• Texto fornecido
:::

7 de outubro de 2005

ASSEMBLEIA DE RATOS

Naquele tempo ouvia-se dizer que havia uns gatos fedorentos que estavam a invadir o país das maravilhas, com batalhas de versão napoleónicas, onde já assentara arraiais, há alguns anos, um profeta de nomeada, que afugentava todos os ratinhos das bandas da Pérola do Oceano.
Mas no país das maravilhas já se haviam preparado para festejar o dia D (designativo de Desilusão, Descrédito) mais três fedorentos gatos, e uma gata (tipo padeira de Aljubarrota; ou Maria Pita, da Corunha), em territórios das províncias de Gondomar, Amarante, Felgueiras; e, em terras mais a sul, na província de Oeiras; todos eles capitães de nomeada, com elevados serviços prestados à nação, em prejuízo das suas frágeis economias pessoais.
No entanto, cada rato, no seu buraco, começava a ficar irrequieto.
- Também queremos o nosso queijo, pois os senhores gatos vão engordando, sem que se dê conta, ou até se faz de conta.
Juntaram-se então os ratos do campo com os ratos da cidade e combinaram fazer uma assembleia que procurasse encontrar uma solução para o tremedouro que envolvia os ratos, já aborrecidos com tanto desassossego.
E, vai daí que, em vésperas do dia D, num arrabalde das faldas dos Hermínios, se realizou a magna assembleia de ratos – os do campo com os da cidade.
O dinamizador da assembleia sobe ao palanque e esclarece das razões da mesma:
- Senhores ratos, estamos aqui a fim de encontrar uma solução para que nós, ratos da cidade e ratos do campo, possamos colocar um travão às ameaças dos senhores gatos, no poder deste território, não nos deixando comer o queijo em sossego, o nosso e o dos nossos filhos ratinhos. Vou chamar o primeiro orador.

:::

Entradas retiradas de uma coleção
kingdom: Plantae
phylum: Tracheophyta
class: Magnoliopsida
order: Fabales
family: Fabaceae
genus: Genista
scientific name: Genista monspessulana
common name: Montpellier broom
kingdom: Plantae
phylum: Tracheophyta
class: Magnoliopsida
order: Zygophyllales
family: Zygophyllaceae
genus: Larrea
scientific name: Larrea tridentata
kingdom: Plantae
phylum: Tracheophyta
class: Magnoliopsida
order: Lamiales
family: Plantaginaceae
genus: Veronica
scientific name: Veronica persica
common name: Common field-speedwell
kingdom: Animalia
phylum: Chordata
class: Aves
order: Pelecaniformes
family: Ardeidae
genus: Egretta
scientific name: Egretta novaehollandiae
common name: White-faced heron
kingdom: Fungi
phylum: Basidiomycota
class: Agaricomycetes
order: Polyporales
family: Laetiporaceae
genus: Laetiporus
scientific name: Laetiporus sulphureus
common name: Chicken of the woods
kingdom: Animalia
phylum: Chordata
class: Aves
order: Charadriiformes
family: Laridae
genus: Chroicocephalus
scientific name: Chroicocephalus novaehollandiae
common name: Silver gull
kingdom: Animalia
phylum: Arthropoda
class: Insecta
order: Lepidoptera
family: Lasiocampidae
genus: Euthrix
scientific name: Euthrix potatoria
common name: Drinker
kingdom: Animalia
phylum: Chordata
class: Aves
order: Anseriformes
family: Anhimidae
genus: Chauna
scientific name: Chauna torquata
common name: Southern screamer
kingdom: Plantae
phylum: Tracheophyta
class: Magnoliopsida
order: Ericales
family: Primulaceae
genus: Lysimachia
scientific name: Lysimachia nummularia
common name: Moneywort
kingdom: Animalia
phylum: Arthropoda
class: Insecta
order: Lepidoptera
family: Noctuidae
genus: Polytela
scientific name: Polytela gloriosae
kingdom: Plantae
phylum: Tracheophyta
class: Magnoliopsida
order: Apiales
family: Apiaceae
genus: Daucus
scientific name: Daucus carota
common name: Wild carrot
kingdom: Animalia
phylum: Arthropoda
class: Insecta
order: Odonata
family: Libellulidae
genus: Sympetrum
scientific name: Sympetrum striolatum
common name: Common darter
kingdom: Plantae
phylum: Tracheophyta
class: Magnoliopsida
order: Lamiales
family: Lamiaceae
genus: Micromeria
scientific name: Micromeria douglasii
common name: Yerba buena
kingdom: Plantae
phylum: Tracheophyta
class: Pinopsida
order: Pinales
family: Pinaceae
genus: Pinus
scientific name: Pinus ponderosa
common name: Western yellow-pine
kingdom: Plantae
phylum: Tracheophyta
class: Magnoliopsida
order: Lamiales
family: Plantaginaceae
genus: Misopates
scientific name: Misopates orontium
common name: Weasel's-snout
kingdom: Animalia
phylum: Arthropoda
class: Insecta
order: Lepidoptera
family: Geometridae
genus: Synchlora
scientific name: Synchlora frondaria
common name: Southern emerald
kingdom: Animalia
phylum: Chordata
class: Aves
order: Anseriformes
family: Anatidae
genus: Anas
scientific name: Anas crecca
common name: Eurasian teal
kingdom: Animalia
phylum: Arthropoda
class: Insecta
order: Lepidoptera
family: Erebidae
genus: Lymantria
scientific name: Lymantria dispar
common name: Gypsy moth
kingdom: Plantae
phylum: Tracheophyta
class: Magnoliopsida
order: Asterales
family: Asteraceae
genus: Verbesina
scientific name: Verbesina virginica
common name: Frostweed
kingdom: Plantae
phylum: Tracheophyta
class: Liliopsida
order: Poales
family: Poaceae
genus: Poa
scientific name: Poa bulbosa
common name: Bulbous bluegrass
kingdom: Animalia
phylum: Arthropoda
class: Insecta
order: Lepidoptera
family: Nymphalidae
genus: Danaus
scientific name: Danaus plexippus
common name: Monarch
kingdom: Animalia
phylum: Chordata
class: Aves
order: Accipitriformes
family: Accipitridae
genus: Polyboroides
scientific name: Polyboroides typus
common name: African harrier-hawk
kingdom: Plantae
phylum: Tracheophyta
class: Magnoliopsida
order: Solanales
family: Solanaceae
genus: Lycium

:::

• Lista de tarefas
**A.** Reproduz na íntegra, sem qualquer alteração, o texto sobre a assembleia de ratos.
**B.** Atualiza, nos registos, as linhas desde a que contém "family: Lamiaceae" até à que contém "common name: Western yellow-pine", inclusive, trocando "genus" por "género" sem mais nenhuma alteração. Apresenta apenas essas linhas.
O texto e os registos não têm qualquer relação entre si.

• Em resposta
**A.**
7 de outubro de 2005

ASSEMBLEIA DE RATOS

Naquele tempo ouvia-se dizer que havia uns gatos fedorentos que estavam a invadir o país das maravilhas, com batalhas de versão napoleónicas, onde já assentara arraiais, há alguns anos, um profeta de nomeada, que afugentava todos os ratinhos das bandas da Pérola do Oceano.
Mas no país das maravilhas já se haviam preparado para festejar o dia D (designativo de Desilusão, Descrédito) mais três fedorentos gatos, e uma gata (tipo padeira de Aljubarrota; ou Maria Pita, da Corunha), em territórios das províncias de Gondomar, Amarante, Felgueiras; e, em terras mais a sul, na província de Oeiras; todos eles capitães de nomeada, com elevados serviços prestados à nação, em prejuízo das suas frágeis economias pessoais.
No entanto, cada rato, no seu buraco, começava a ficar irrequieto.
- Também queremos o nosso queijo, pois os senhores gatos vão engordando, sem que se dê conta, ou até se faz de conta.
Juntaram-se então os ratos do campo com os ratos da cidade e combinaram fazer uma assembleia que procurasse encontrar uma solução para o tremedouro que envolvia os ratos, já aborrecidos com tanto desassossego.
E, vai daí que, em vésperas do dia D, num arrabalde das faldas dos Hermínios, se realizou a magna assembleia de ratos – os do campo com os da cidade.
O dinamizador da assembleia sobe ao palanque e esclarece das razões da mesma:
- Senhores ratos, estamos aqui a fim de encontrar uma solução para que nós, ratos da cidade e ratos do campo, possamos colocar um travão às ameaças dos senhores gatos, no poder deste território, não nos deixando comer o queijo em sossego, o nosso e o dos nossos filhos ratinhos. Vou chamar o primeiro orador.

**B.**
family: Lamiaceae
género: Micromeria
scientific name: Micromeria douglasii
common name: Yerba buena
kingdom: Plantae
phylum: Tracheophyta
class: Pinopsida
order: Pinales
family: Pinaceae
género: Pinus
scientific name: Pinus ponderosa
common name: Western yellow-pine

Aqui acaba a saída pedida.